Haïti: Deux morts en marge de manifestations à Port-au-Prince

FAITS DIVERS Des manifestations émaillent le pays depuis deux mois pour exiger la démission du président Jovenel Moïse

20 Minutes avec AFP

— 

Tension accrue dans le quartier de Cité Soleil, après la mort d'un homme dont le meurtrier présumé a été lapidé à mort par des manifestants opposés au gouvernement, à Port-au-Prince, en Haïti, le 27 octobre 2019.
Tension accrue dans le quartier de Cité Soleil, après la mort d'un homme dont le meurtrier présumé a été lapidé à mort par des manifestants opposés au gouvernement, à Port-au-Prince, en Haïti, le 27 octobre 2019. — Jean Marc Herve Abelard/E/SIPA

Un homme a été tué par balle et un autre lynché dimanche à Port-au-Prince en Haïti en marge de manifestations de policiers réclamant de meilleurs salaires et d’opposants politiques exigeant la démission du président Jovenel Moïse, a-t-on indiqué de source officielle.
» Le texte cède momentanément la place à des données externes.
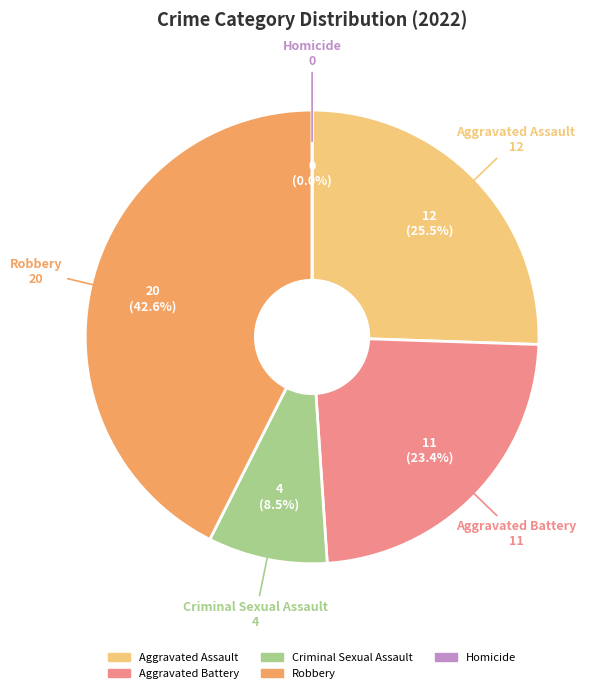

The Aggravated Assault slice represents 26% of the pie. True or false?

True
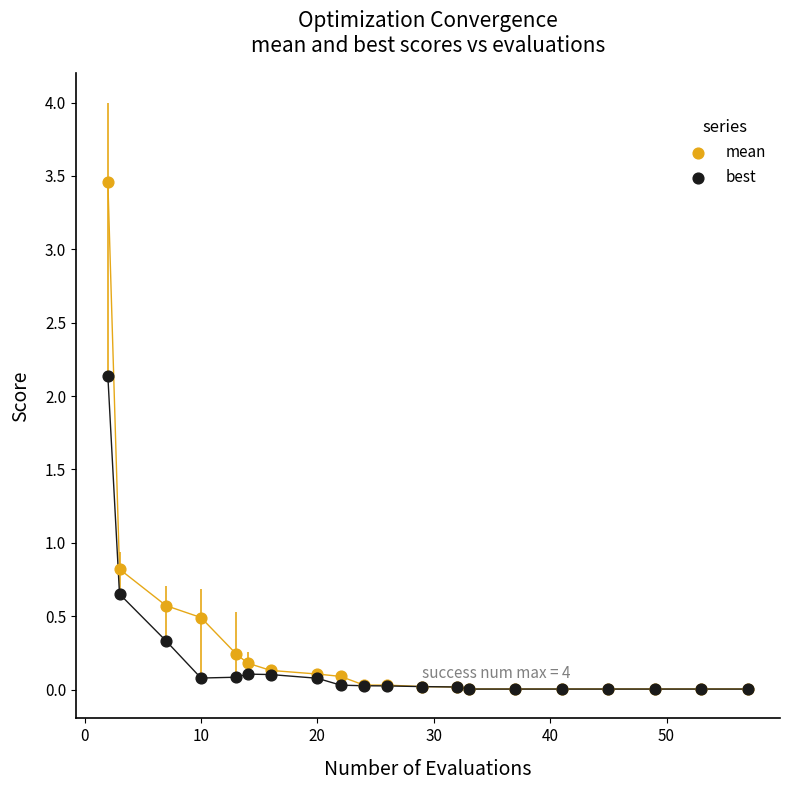

Across all series, what Y value is closest to 1?

0.8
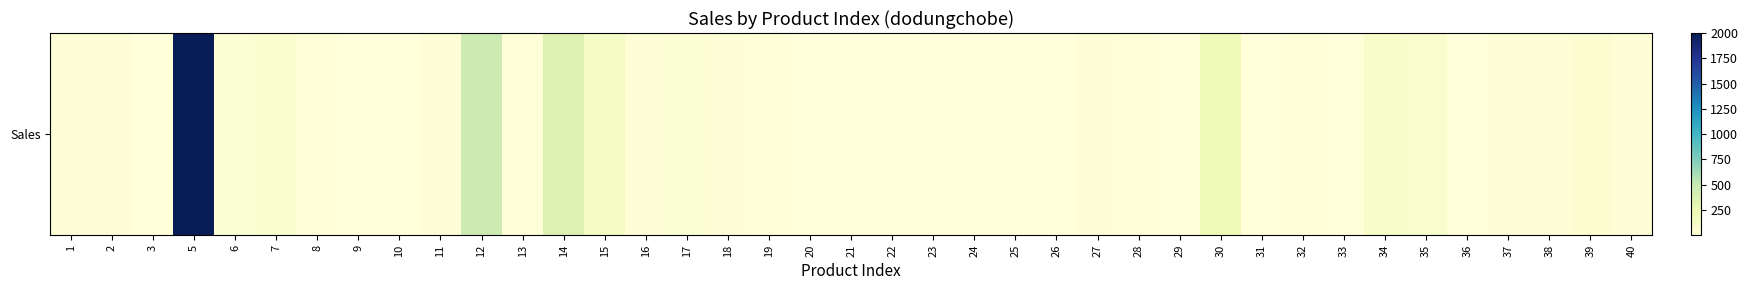

Between 40 and 31, which is larger?

40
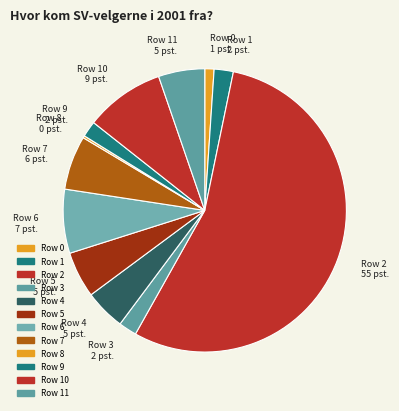

Is the sum of Row 6 7 pst. and Row 7 6 pst. greater than half?

No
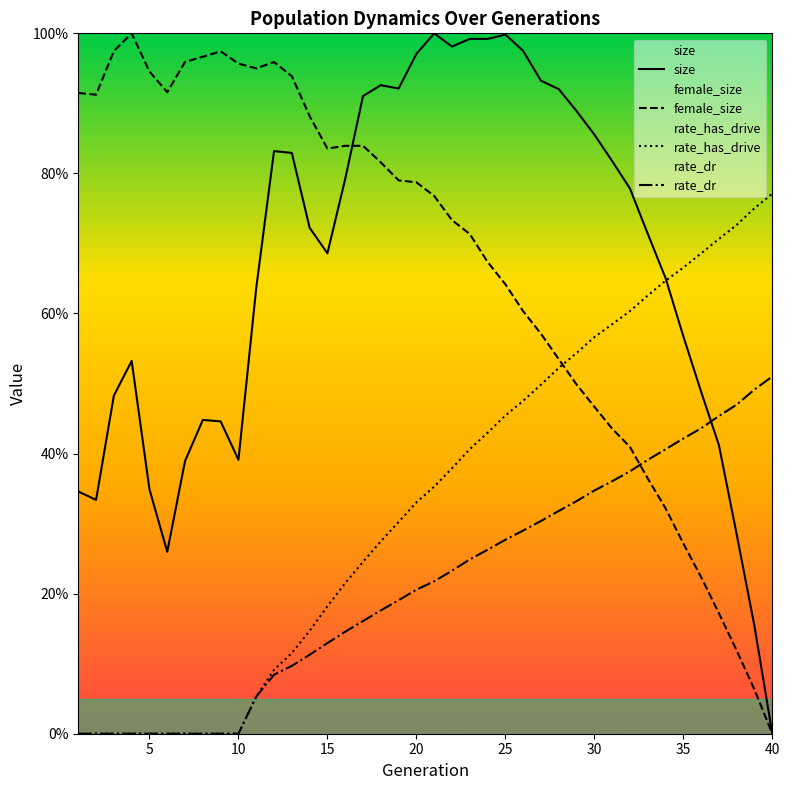

True or false: rate_has_drive has more than 0 interior local peaks.

False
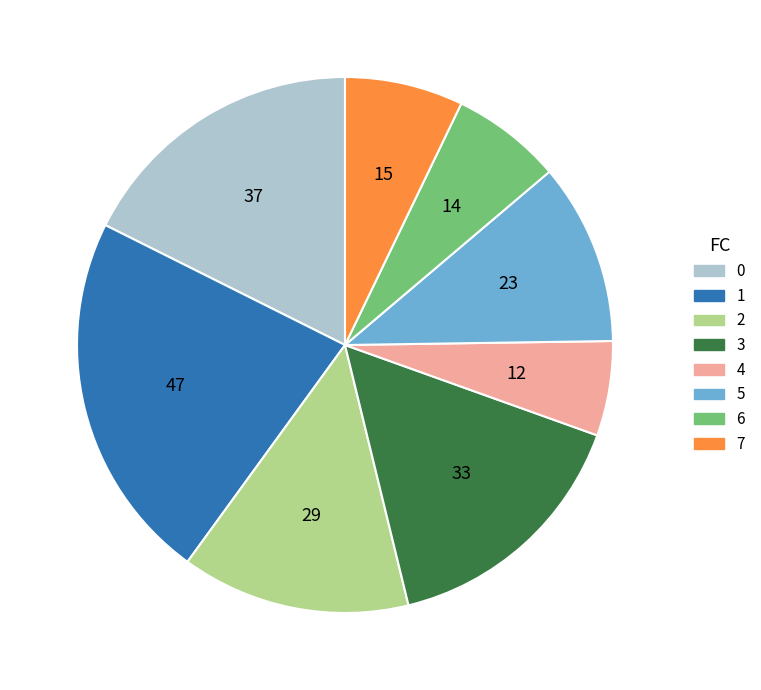

Does any single category account for the majority?

No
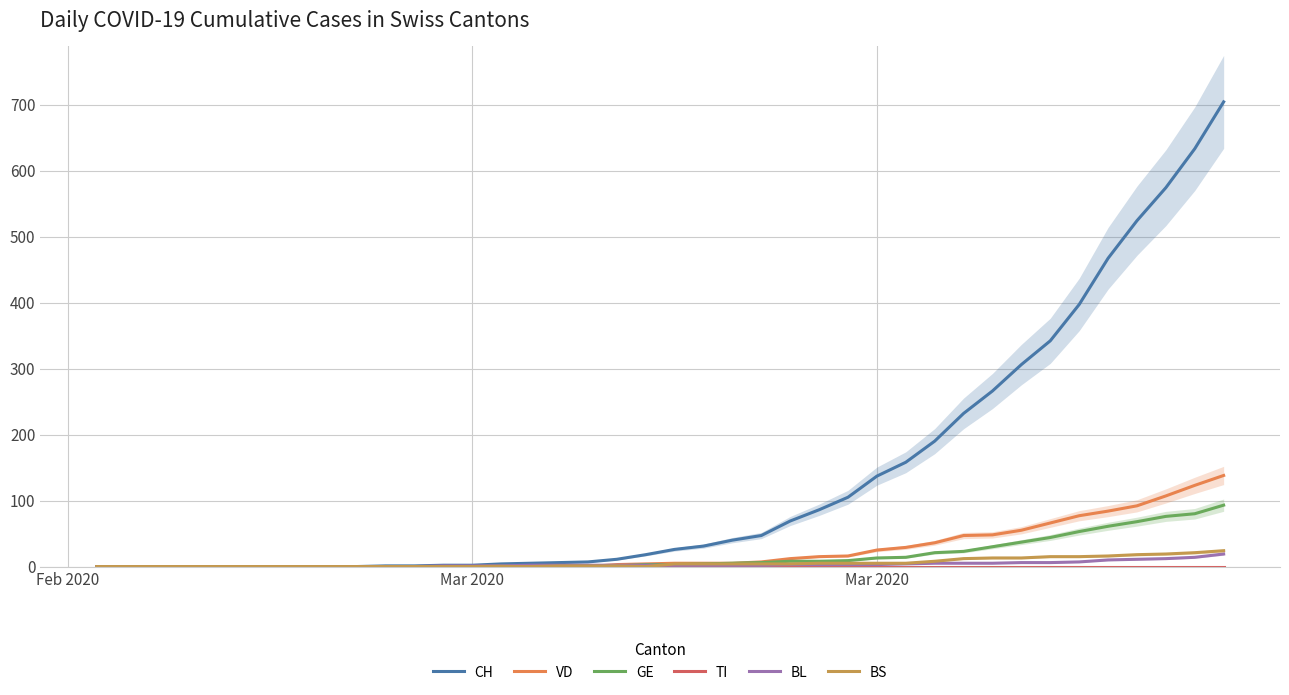

What are all the series names shown in the legend?

CH, VD, GE, TI, BL, BS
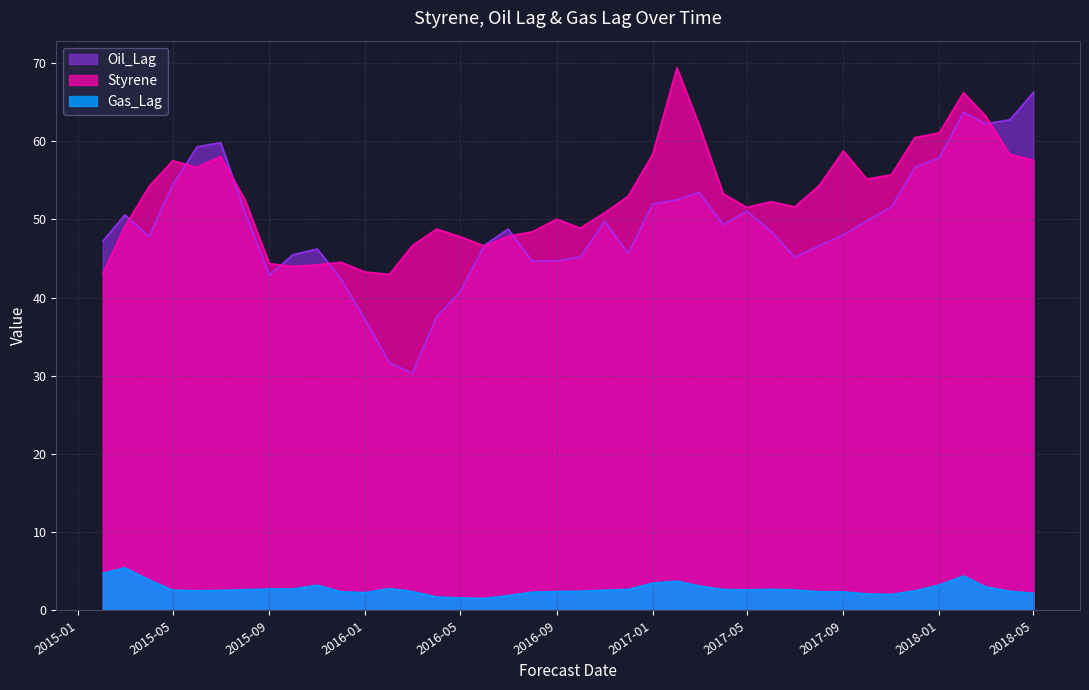

The value of Styrene at 2015-06-01 is 29.8. True or false?

False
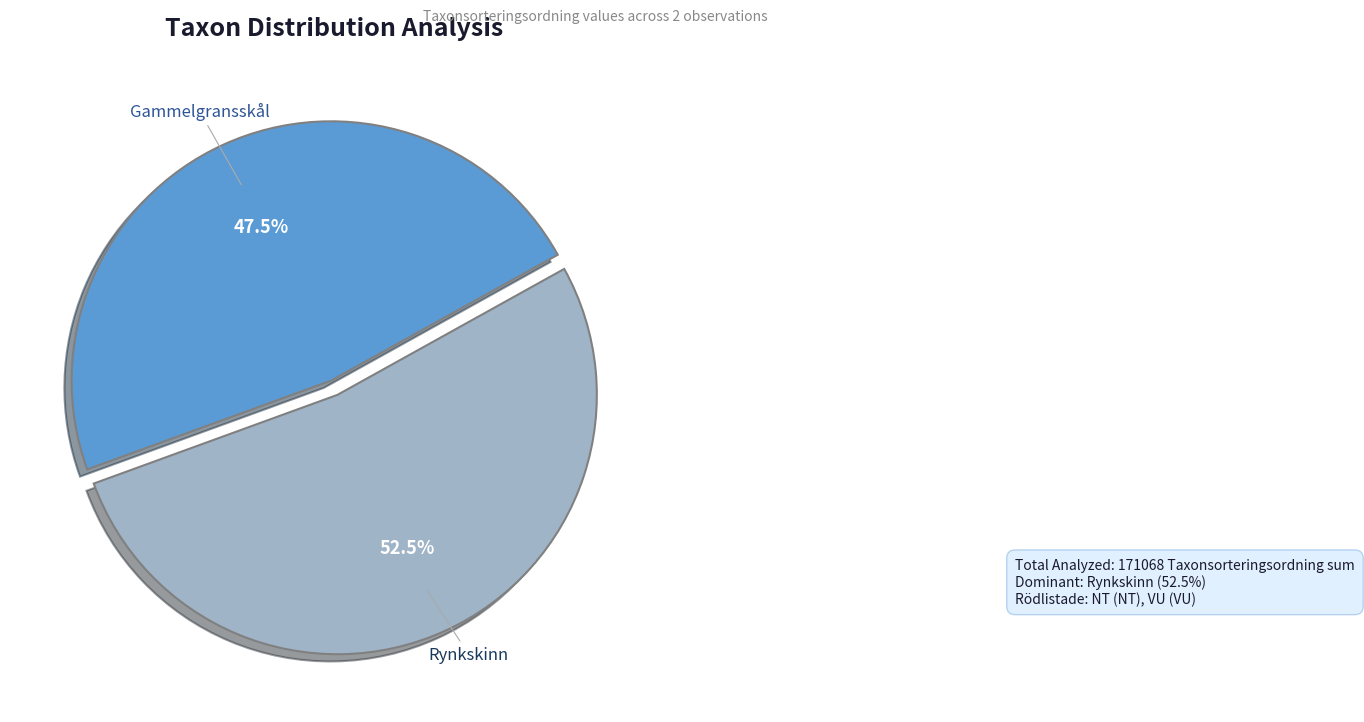

To the nearest percent, what is the combined percentage of Rynkskinn and Gammelgransskål?

100%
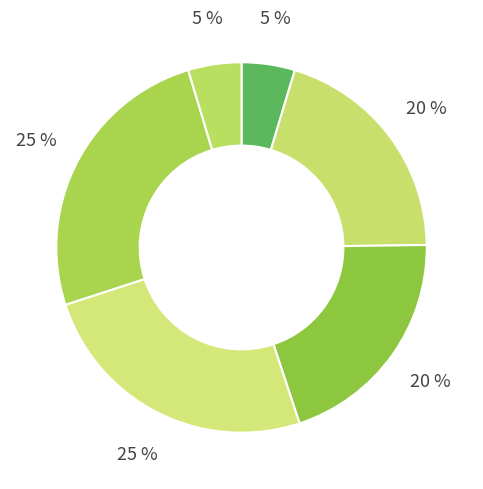

How many segments does this pie chart have?

6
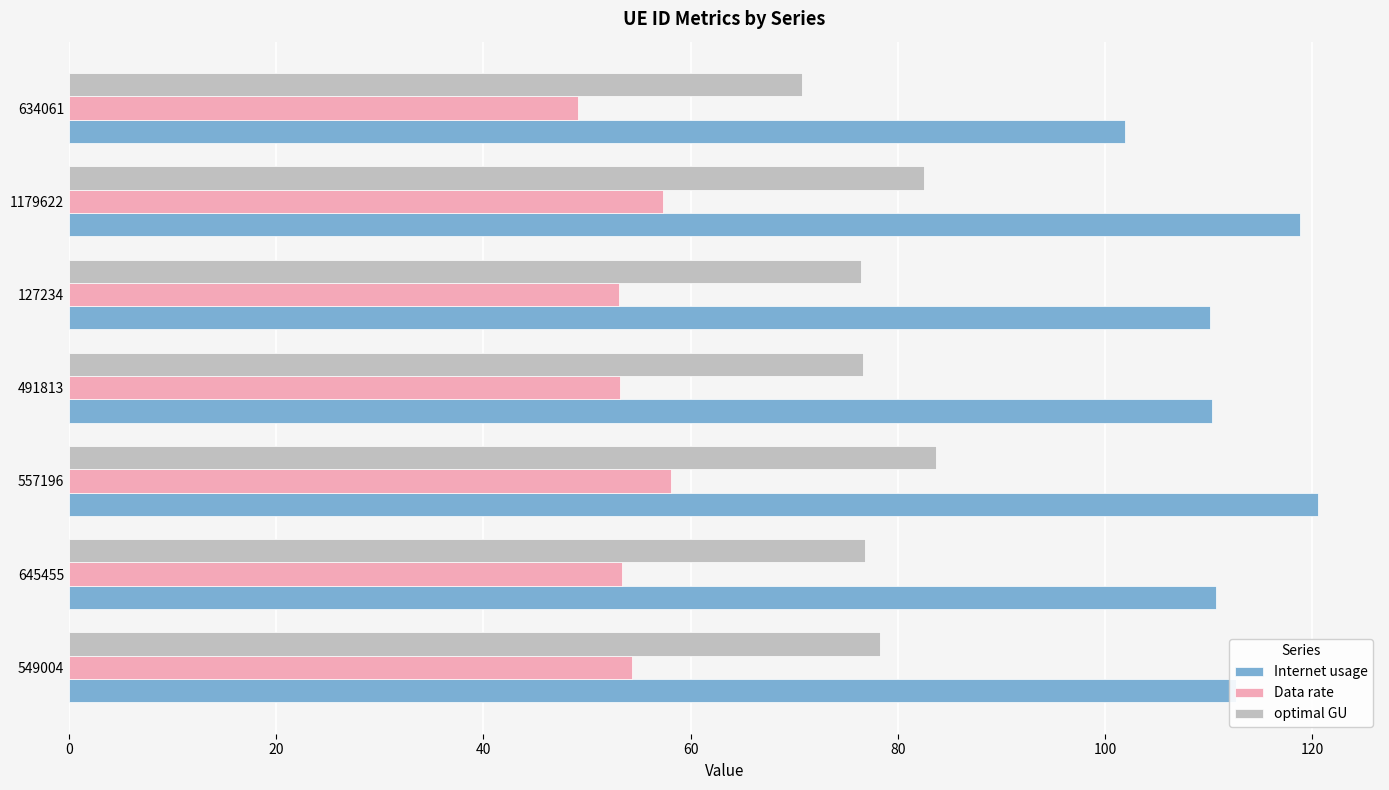

Which series has the largest range (max minus min)?

Internet usage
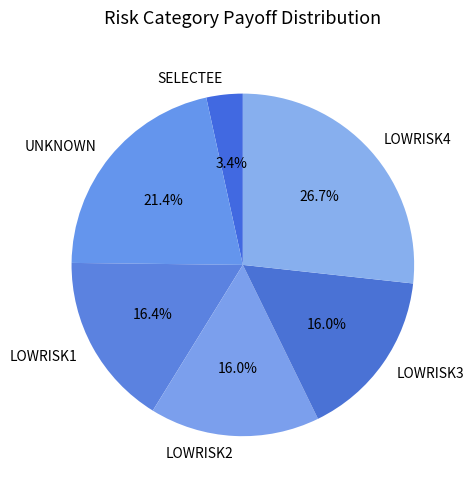

To the nearest percent, what is the difference between the largest and smallest slice percentages?

23%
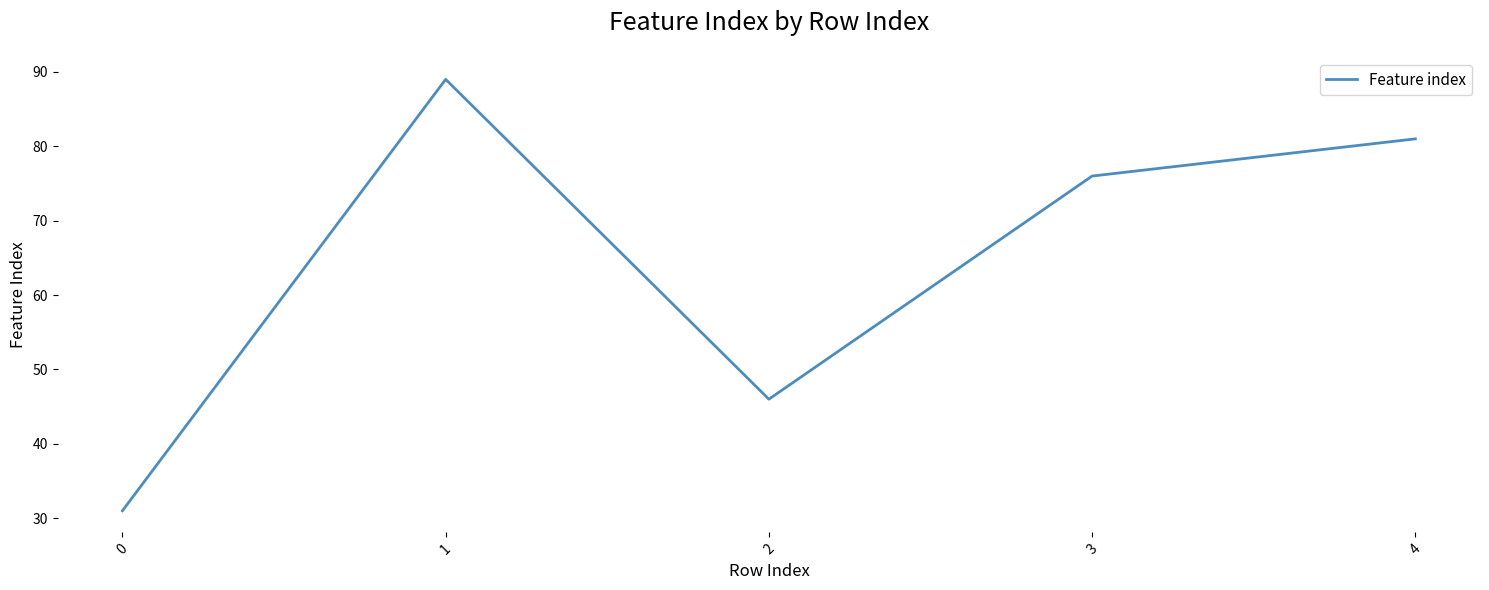

How many distinct data groups are displayed?

1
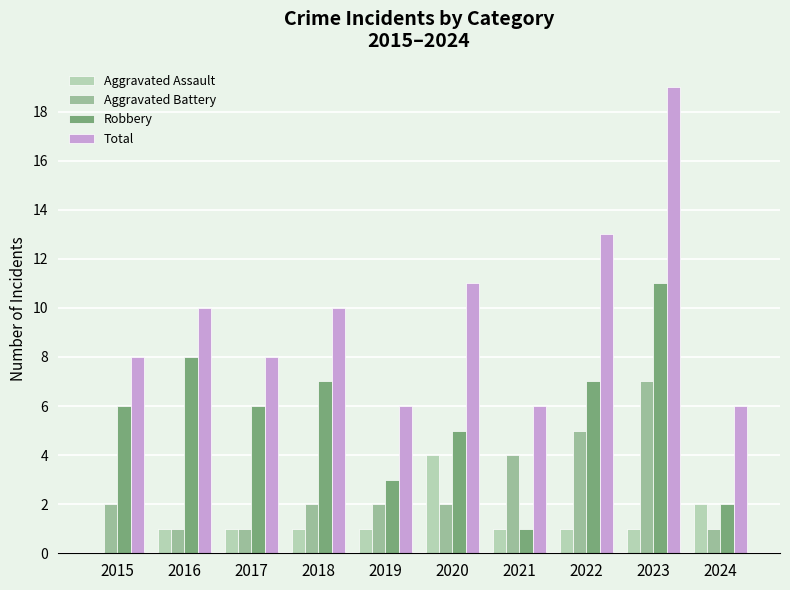

What is the difference between the Total values at 2015 and 2018?

2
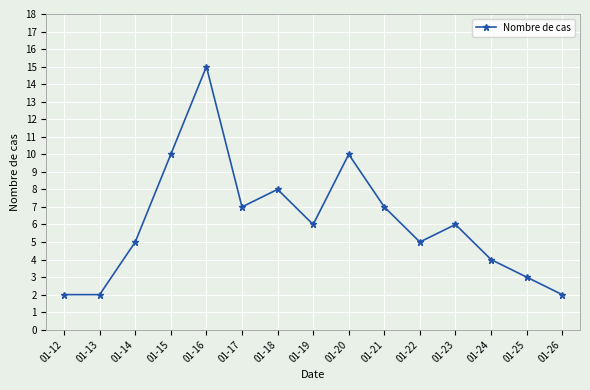

What is the sum of all values?

92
« Un individu non identifié a été tué par balle, la population en colère a mis le feu à son agresseur », a déclaré la police haïtienne dans un communiqué dimanche soir. Plusieurs policiers ayant manifesté en civil ont tiré en l’air en croisant le cortège des opposants politiques. Des salves de gros calibre ont ensuite été tirées par des individus non identifiés.

Les ambassades canadienne et française fermées

A la suite de ces incidents, des commerces ont été incendiés et des pneus en flammes ont été placés devant l’entrée de l’ambassade canadienne, sans causer de dégâts majeurs. La mission diplomatique canadienne, qui se trouvait sur le parcours, est accusée, comme d’autres missions diplomatiques occidentales à Haïti, de soutenir le président Moïse.

Sur Twitter, les ambassades canadienne et française en Haïti ont annoncé la fermeture ce lundi de leurs sections consulaires. « Ces tirs, ces meurtres, cet incendie criminel et cette destruction causent du tort aux citoyens haïtiens mais aussi ils augmentent l’instabilité économique et sociale », a tweeté l’ambassade des États-Unis.

« Nos salaires sont misérables »

Avant ces troubles, plusieurs centaines de policiers et d’Haïtiens solidaires de leurs revendications ont manifesté pour de meilleurs salaires pour les forces de l’ordre, et ont porté leurs revendications au siège de la direction générale de la police nationale d’Haïti (PNH). « Nos salaires sont misérables. On n’a pas d’assurance : on a une carte d’assuré mais à chaque hôpital où l’on va, on doit payer » a affirmé, sous couvert d’anonymat, un policier.

Depuis deux mois, des manifestations sont régulièrement organisées dans la capitale haïtienne pour exiger la démission du président.